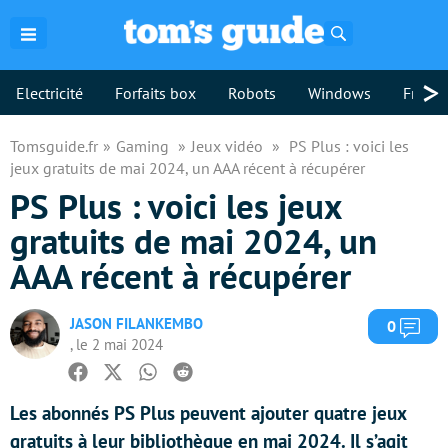
Rechercher
>
Electricité
Forfaits box
Robots
Windows
Freebo
Tomsguide.fr
Gaming
Jeux vidéo
PS Plus : voici les
jeux gratuits de mai 2024, un AAA récent à récupérer
PS Plus : voici les jeux
gratuits de mai 2024, un
AAA récent à récupérer
JASON FILANKEMBO
Com
0
, le 2 mai 2024
Facebook
Twitter
Whatsapp
Reddit
Les abonnés PS Plus peuvent ajouter quatre jeux
gratuits à leur bibliothèque en mai 2024. Il s’agit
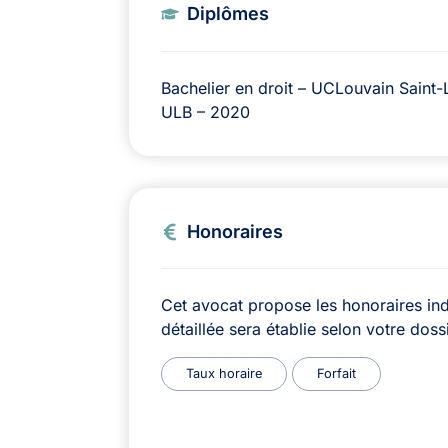
Diplômes
Bachelier en droit – UCLouvain Saint-L
ULB – 2020
Honoraires
Cet avocat propose les honoraires ind
détaillée sera établie selon votre dossi
Taux horaire
Forfait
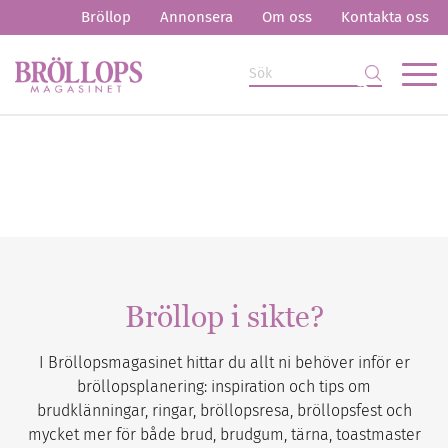
Bröllop
Annonsera
Om oss
Kontakta oss
Bröllop i sikte?
I Bröllopsmagasinet hittar du allt ni behöver inför er
bröllopsplanering: inspiration och tips om
brudklänningar, ringar, bröllopsresa, bröllopsfest och
mycket mer för både brud, brudgum, tärna, toastmaster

# # # # # # #

Copy out all the lines above word for word, leaving out the pictures.

Rechercher
>
Electricité
Forfaits box
Robots
Windows
Freebo
Tomsguide.fr
Gaming
Jeux vidéo
PS Plus : voici les
jeux gratuits de mai 2024, un AAA récent à récupérer
PS Plus : voici les jeux
gratuits de mai 2024, un
AAA récent à récupérer
JASON FILANKEMBO
Com
0
, le 2 mai 2024
Facebook
Twitter
Whatsapp
Reddit
Les abonnés PS Plus peuvent ajouter quatre jeux
gratuits à leur bibliothèque en mai 2024. Il s’agit
Diplômes
Bachelier en droit – UCLouvain Saint-L
ULB – 2020
Honoraires
Cet avocat propose les honoraires ind
détaillée sera établie selon votre dossi
Taux horaire
Forfait
Bröllop
Annonsera
Om oss
Kontakta oss
Bröllop i sikte?
I Bröllopsmagasinet hittar du allt ni behöver inför er
bröllopsplanering: inspiration och tips om
brudklänningar, ringar, bröllopsresa, bröllopsfest och
mycket mer för både brud, brudgum, tärna, toastmaster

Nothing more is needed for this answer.